As much as I enjoy Halloween, Thanksgiving and Christmas are the two holidays that really make the gears in my heart start to turn! It’s the time of year when a magic force encases the world and all I can see, feel and breathe are the holidays. And I know there are a handful people reading this who whole-heartedly understand and feel the impact of what I just said, and another two handfuls who rolled their eyes and yawned.
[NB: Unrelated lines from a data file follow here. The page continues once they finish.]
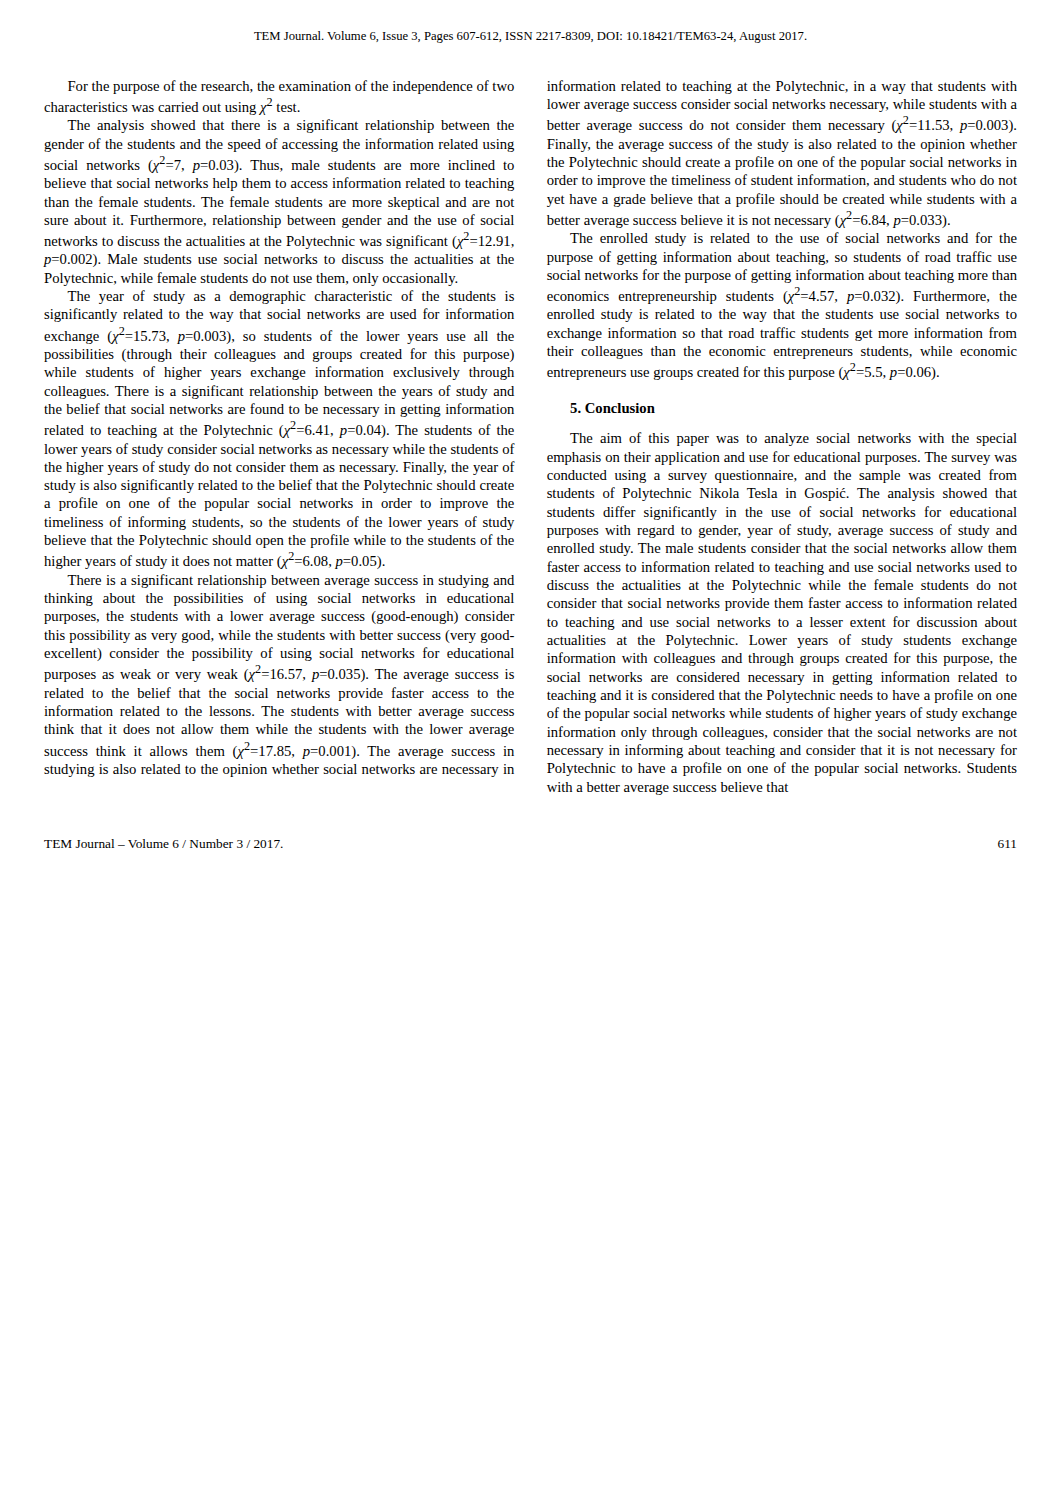TEM Journal. Volume 6, Issue 3, Pages 607-612, ISSN 2217-8309, DOI: 10.18421/TEM63-24, August 2017.
For the purpose of the research, the examination of the independence of two characteristics was carried out using χ2 test.
The analysis showed that there is a significant relationship between the gender of the students and the speed of accessing the information related using social networks (χ2=7, p=0.03). Thus, male students are more inclined to believe that social networks help them to access information related to teaching than the female students. The female students are more skeptical and are not sure about it. Furthermore, relationship between gender and the use of social networks to discuss the actualities at the Polytechnic was significant (χ2=12.91, p=0.002). Male students use social networks to discuss the actualities at the Polytechnic, while female students do not use them, only occasionally.
The year of study as a demographic characteristic of the students is significantly related to the way that social networks are used for information exchange (χ2=15.73, p=0.003), so students of the lower years use all the possibilities (through their colleagues and groups created for this purpose) while students of higher years exchange information exclusively through colleagues. There is a significant relationship between the years of study and the belief that social networks are found to be necessary in getting information related to teaching at the Polytechnic (χ2=6.41, p=0.04). The students of the lower years of study consider social networks as necessary while the students of the higher years of study do not consider them as necessary. Finally, the year of study is also significantly related to the belief that the Polytechnic should create a profile on one of the popular social networks in order to improve the timeliness of informing students, so the students of the lower years of study believe that the Polytechnic should open the profile while to the students of the higher years of study it does not matter (χ2=6.08, p=0.05).
There is a significant relationship between average success in studying and thinking about the possibilities of using social networks in educational purposes, the students with a lower average success (good-enough) consider this possibility as very good, while the students with better success (very good-excellent) consider the possibility of using social networks for educational purposes as weak or very weak (χ2=16.57, p=0.035). The average success is related to the belief that the social networks provide faster access to the information related to the lessons. The students with better average success think that it does not allow them while the students with the lower average success think it allows them (χ2=17.85, p=0.001). The average success in studying is also related to the opinion whether social networks are necessary in information related to teaching at the Polytechnic, in a way that students with lower average success consider social networks necessary, while students with a better average success do not consider them necessary (χ2=11.53, p=0.003). Finally, the average success of the study is also related to the opinion whether the Polytechnic should create a profile on one of the popular social networks in order to improve the timeliness of student information, and students who do not yet have a grade believe that a profile should be created while students with a better average success believe it is not necessary (χ2=6.84, p=0.033).
The enrolled study is related to the use of social networks and for the purpose of getting information about teaching, so students of road traffic use social networks for the purpose of getting information about teaching more than economics entrepreneurship students (χ2=4.57, p=0.032). Furthermore, the enrolled study is related to the way that the students use social networks to exchange information so that road traffic students get more information from their colleagues than the economic entrepreneurs students, while economic entrepreneurs use groups created for this purpose (χ2=5.5, p=0.06).
5. Conclusion
The aim of this paper was to analyze social networks with the special emphasis on their application and use for educational purposes. The survey was conducted using a survey questionnaire, and the sample was created from students of Polytechnic Nikola Tesla in Gospić. The analysis showed that students differ significantly in the use of social networks for educational purposes with regard to gender, year of study, average success of study and enrolled study. The male students consider that the social networks allow them faster access to information related to teaching and use social networks used to discuss the actualities at the Polytechnic while the female students do not consider that social networks provide them faster access to information related to teaching and use social networks to a lesser extent for discussion about actualities at the Polytechnic. Lower years of study students exchange information with colleagues and through groups created for this purpose, the social networks are considered necessary in getting information related to teaching and it is considered that the Polytechnic needs to have a profile on one of the popular social networks while students of higher years of study exchange information only through colleagues, consider that the social networks are not necessary in informing about teaching and consider that it is not necessary for Polytechnic to have a profile on one of the popular social networks. Students with a better average success believe that
TEM Journal – Volume 6 / Number 3 / 2017. 611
Of course, the primary focus right now is Thanksgiving. For those who actually need to check their calendars and set a Google reminder for the holidays because there are “more important things to worry about,” Thanksgiving is Nov. 28. Whether you’re one of “those” people, one of me, or someone who doesn’t celebrate Thanksgiving and believes it to be a time of universal insanity, the stereotypical associations with Thanksgiving often include savory turkey, touchdowns, tackles and food comas. However, my idea is quite the opposite: it’s the preparation of Thanksgiving. It’s coordinating a menu, counting the guests, shopping for everything and piecing it all together in such a manner that even I consider it a little over-the-top. This is the time where my academic focus starts to slide and my heart keeps telling me to continuously check my emails and compare the price of turkey from one store to the next. To many, this is the mindset of a crazy woman. To me, it’s the only way to do Thanksgiving.
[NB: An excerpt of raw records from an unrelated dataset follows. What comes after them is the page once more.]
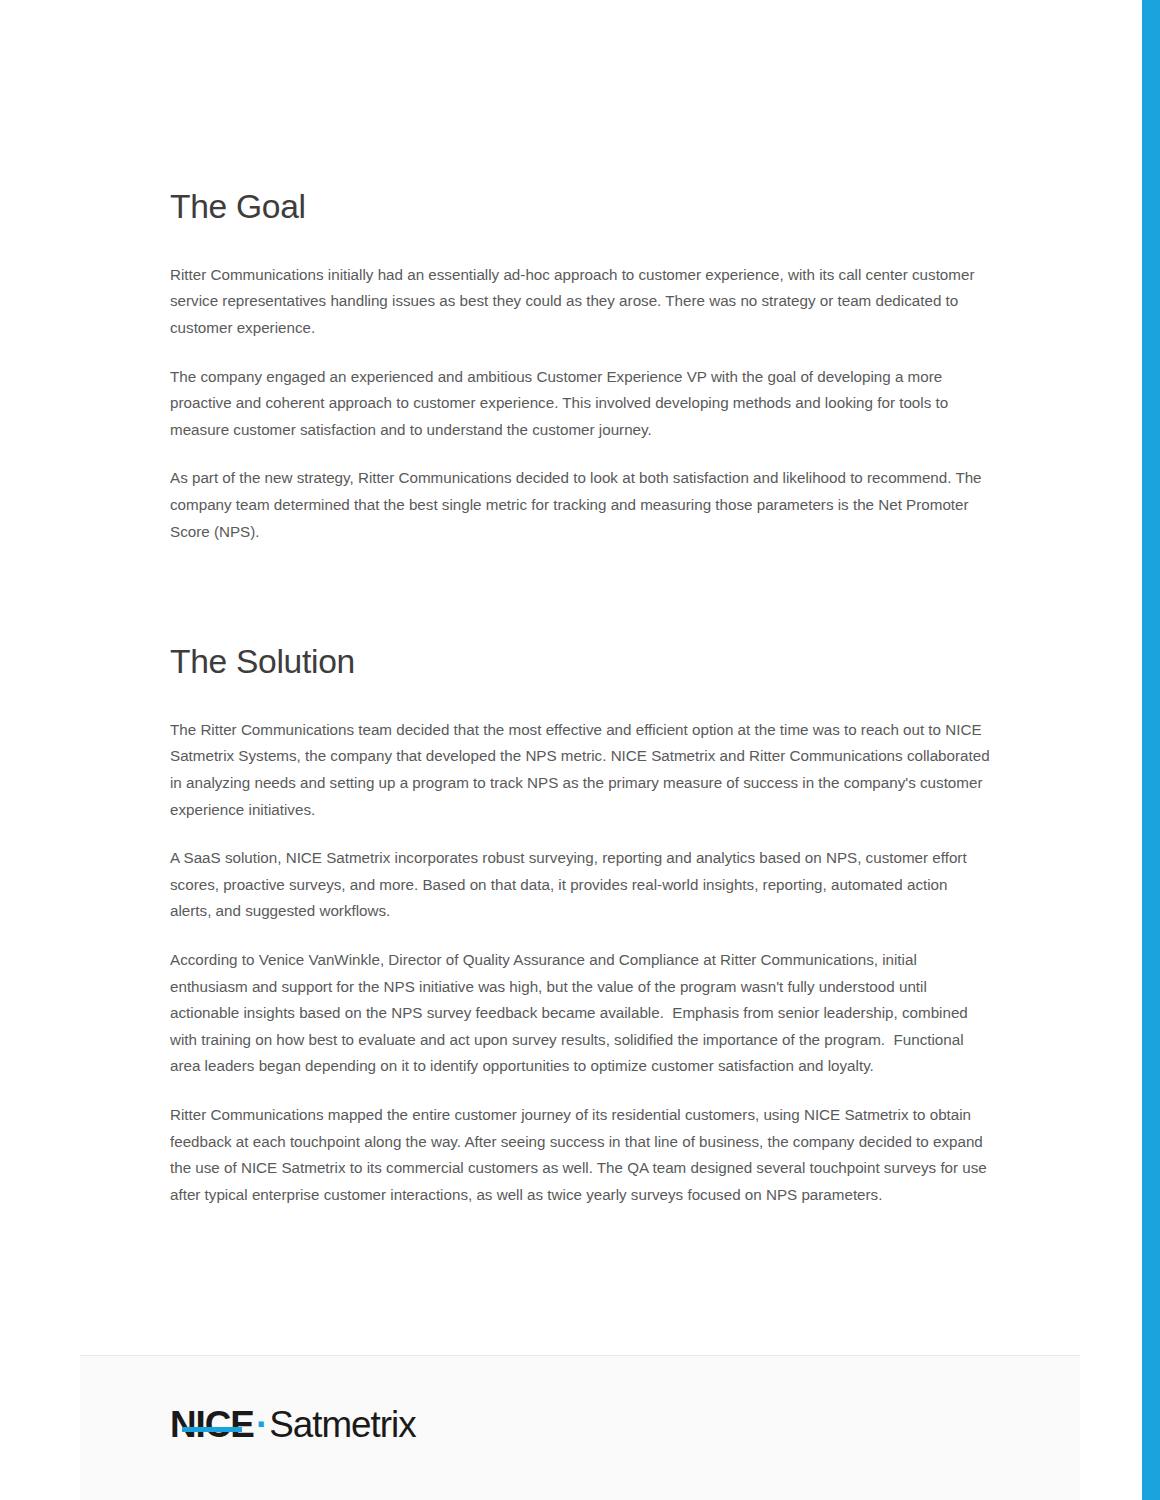The Goal
Ritter Communications initially had an essentially ad-hoc approach to customer experience, with its call center customer service representatives handling issues as best they could as they arose. There was no strategy or team dedicated to customer experience.
The company engaged an experienced and ambitious Customer Experience VP with the goal of developing a more proactive and coherent approach to customer experience. This involved developing methods and looking for tools to measure customer satisfaction and to understand the customer journey.
As part of the new strategy, Ritter Communications decided to look at both satisfaction and likelihood to recommend. The company team determined that the best single metric for tracking and measuring those parameters is the Net Promoter Score (NPS).
The Solution
The Ritter Communications team decided that the most effective and efficient option at the time was to reach out to NICE Satmetrix Systems, the company that developed the NPS metric. NICE Satmetrix and Ritter Communications collaborated in analyzing needs and setting up a program to track NPS as the primary measure of success in the company's customer experience initiatives.
A SaaS solution, NICE Satmetrix incorporates robust surveying, reporting and analytics based on NPS, customer effort scores, proactive surveys, and more. Based on that data, it provides real-world insights, reporting, automated action alerts, and suggested workflows.
According to Venice VanWinkle, Director of Quality Assurance and Compliance at Ritter Communications, initial enthusiasm and support for the NPS initiative was high, but the value of the program wasn't fully understood until actionable insights based on the NPS survey feedback became available. Emphasis from senior leadership, combined with training on how best to evaluate and act upon survey results, solidified the importance of the program. Functional area leaders began depending on it to identify opportunities to optimize customer satisfaction and loyalty.
Ritter Communications mapped the entire customer journey of its residential customers, using NICE Satmetrix to obtain feedback at each touchpoint along the way. After seeing success in that line of business, the company decided to expand the use of NICE Satmetrix to its commercial customers as well. The QA team designed several touchpoint surveys for use after typical enterprise customer interactions, as well as twice yearly surveys focused on NPS parameters.
NICE·Satmetrix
Lucky for everyone who has to put up with my holiday irrationalities, there is a moment of “rightness” in the world when I put my crazy away and just absorb the magic that someone else has created, and that magic projects from the infamous Thanksgiving Day Parade! The parade, to me, is one of those silly, childhood traditions that you’re not willing to give up simply because you’ve aged. It’s not just a tradition, but an actual part of who I am. And although I’ve only been around to experience its magic for a little under two decades, I still treasure the parade’s history and how this critical part of my life came to be.
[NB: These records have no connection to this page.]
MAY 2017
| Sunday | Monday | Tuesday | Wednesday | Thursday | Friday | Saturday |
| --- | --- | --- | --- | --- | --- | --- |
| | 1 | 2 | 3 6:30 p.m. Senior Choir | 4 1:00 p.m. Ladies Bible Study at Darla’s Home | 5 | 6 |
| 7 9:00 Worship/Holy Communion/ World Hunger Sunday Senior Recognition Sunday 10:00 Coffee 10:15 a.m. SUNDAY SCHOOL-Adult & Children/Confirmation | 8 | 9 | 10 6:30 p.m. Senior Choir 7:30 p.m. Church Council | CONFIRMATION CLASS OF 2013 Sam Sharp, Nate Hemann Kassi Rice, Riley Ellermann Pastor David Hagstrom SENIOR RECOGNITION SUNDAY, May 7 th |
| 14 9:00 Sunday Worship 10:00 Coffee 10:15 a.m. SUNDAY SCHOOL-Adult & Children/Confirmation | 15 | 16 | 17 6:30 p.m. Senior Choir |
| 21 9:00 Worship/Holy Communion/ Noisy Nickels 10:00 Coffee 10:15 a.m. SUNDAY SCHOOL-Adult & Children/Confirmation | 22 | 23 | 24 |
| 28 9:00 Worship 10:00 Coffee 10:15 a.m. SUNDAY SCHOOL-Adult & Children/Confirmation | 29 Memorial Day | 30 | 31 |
87 years ago in snowy Manhattan, Macy’s department store (Hudson’s at the time) launched the first Thanksgiving Day Parade. Coordinators and founders of the parade doubted it would turn into an annual festivity because of its timing (who in their right mind would want to watch a parade on Thanksgiving?). They were proved wrong when 8,000 people volunteered to be active in the two-and-a-half mile parade, where every street corner was filled with people and families of all ages who were crowding as close to the street as they could to see floats, clowns, giant balloons and, what I believe to be the coolest thing in parade history, the animals from Central Park Zoo in New York. Simultaneously, our beloved Detroit was celebrating with a Thanksgiving Day Parade of its own, and the two legacies have been welcomed into families as annual traditions ever since.

As a WSU student, you know there is plenty to learn and love about the city of Detroit: the Tigers, Hockey Town, historical landmarks, colorful leaves, Kid Rock, Eminem and way too many other places, people and things to list. As wonderful as all that may be, one of the biggest and best advantages is being walking distance from the Thanksgiving Day Parade! It kicks off on Woodward Ave. and Kirby Street at 8:45 a.m., and ends at Woodward and Congress.

Whether you’re a holiday honey-bee, such as myself, or someone who simply puts up with this time of year because there’s no way of avoiding it, I hope one day you’re able to embrace the season as your own, to absorb all of the magic it has to offer, and to celebrate it all with a smile in your heart.